Christie Barner has a 50-50 rule with family and friends: You bring the ingredients for the winemaking, you get to enjoy 50 percent of the bounty. She shares this with me as we prepare dandelion flowers for a batch of early summer wine. Glowing in the afternoon light beside us are large carboys of last year’s wine, nearly ready for bottling. One was made from a buddy’s bushel of plums that didn’t make it to the farmer’s market in time, another from raspberries picked in her sister’s Warwick garden. She’s got a batch of elderberry that her mother-in-law helped her forage for, and soon, she hopes, her younger sister’s bees will provide all the honey she needs to start the fermentation process.

Christie’s husband Brian comes up from the wine cellar blowing dust off a four-year-old blueberry wine. The fruit was picked from a spot upstate she has known about since a child. She grew up learning to hunt and gather. Winemaking in particular is in her blood. Down in her cellar are a couple of bottles of Grandpa Woolsey’s decades old apple and blackberry wines, reserved for special family occasions. Sadly, recipes for Woolsey’s Wild Wines died with him. Through research, and trial and error, Christie has come up with her own recipes, but never fails to use the champagne yeast he swore by.
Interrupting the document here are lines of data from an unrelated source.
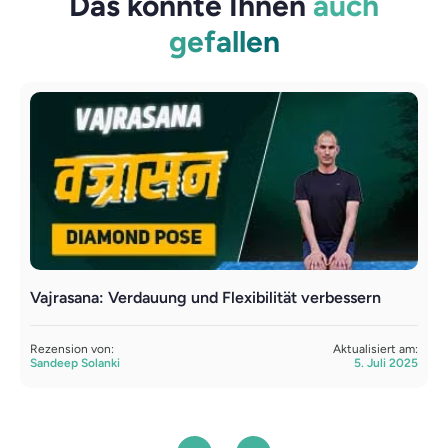
Das könnte Ihnen
auch
gefallen
Vajrasana: Verdauung und Flexibilität verbessern
M
F
Rezension von:
Aktualisiert am:
Sandeep Solanki
5. Juli 2025
R
S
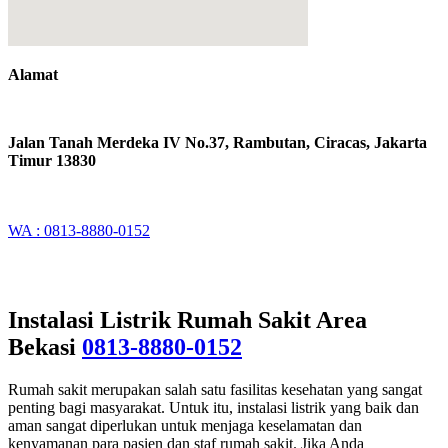
Alamat
Jalan Tanah Merdeka IV No.37, Rambutan, Ciracas, Jakarta
Timur 13830
WA : 0813-8880-0152
Instalasi Listrik Rumah Sakit Area
Bekasi
0813-8880-0152
Rumah sakit merupakan salah satu fasilitas kesehatan yang sangat
penting bagi masyarakat. Untuk itu, instalasi listrik yang baik dan
aman sangat diperlukan untuk menjaga keselamatan dan
kenyamanan para pasien dan staf rumah sakit. Jika Anda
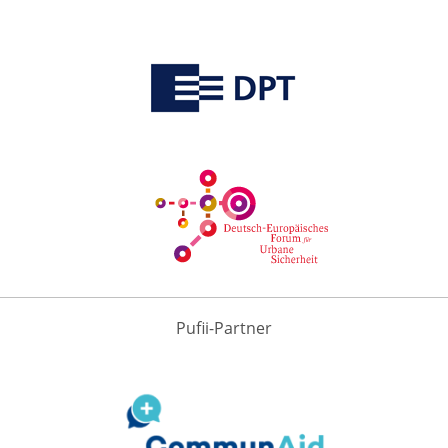
Pufii-Partner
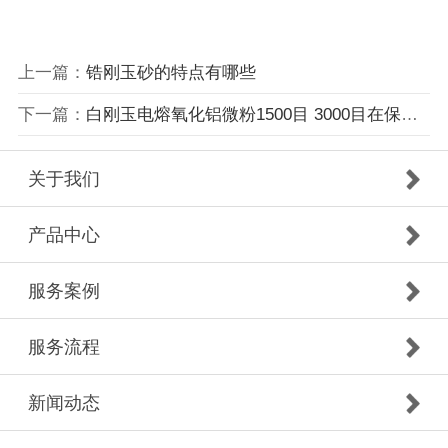
上一篇：
锆刚玉砂的特点有哪些
下一篇：
白刚玉电熔氧化铝微粉1500目 3000目在保温涂料中的应用
关于我们
产品中心
服务案例
服务流程
新闻动态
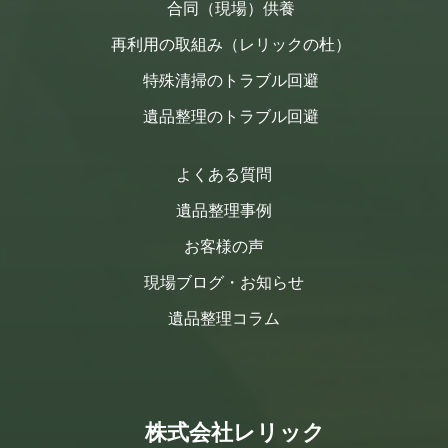
合同（現場）供養
再利用の取組み（レリックの杜）
特殊清掃のトラブル回避
遺品整理のトラブル回避
よくある質問
遺品整理事例
お客様の声
現場ブログ・お知らせ
遺品整理コラム
株式会社レリック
Occasionally they still blow things up, as in the case of the notorious exploding coffee wine. But they relish the challenge of experimenting with new ingredients.

Christie is an acupuncturist with extensive knowledge of Chinese herbal medicine. There’s wolfberry—also known as goji berry—wine maturing in the cellar. She’s eager to try other medicinal plants. This year she’s planning to use plentiful local vegetables and already has a carrot wine in mind.

We sip the smooth, full-bodied blueberry wine as we prepare the dandelion teabags for steeping in a honey syrup. I can see why Christie’s wines are a huge hit at family gatherings. And she and Brian are determined to master coffee wine—the perfect after dinner drink.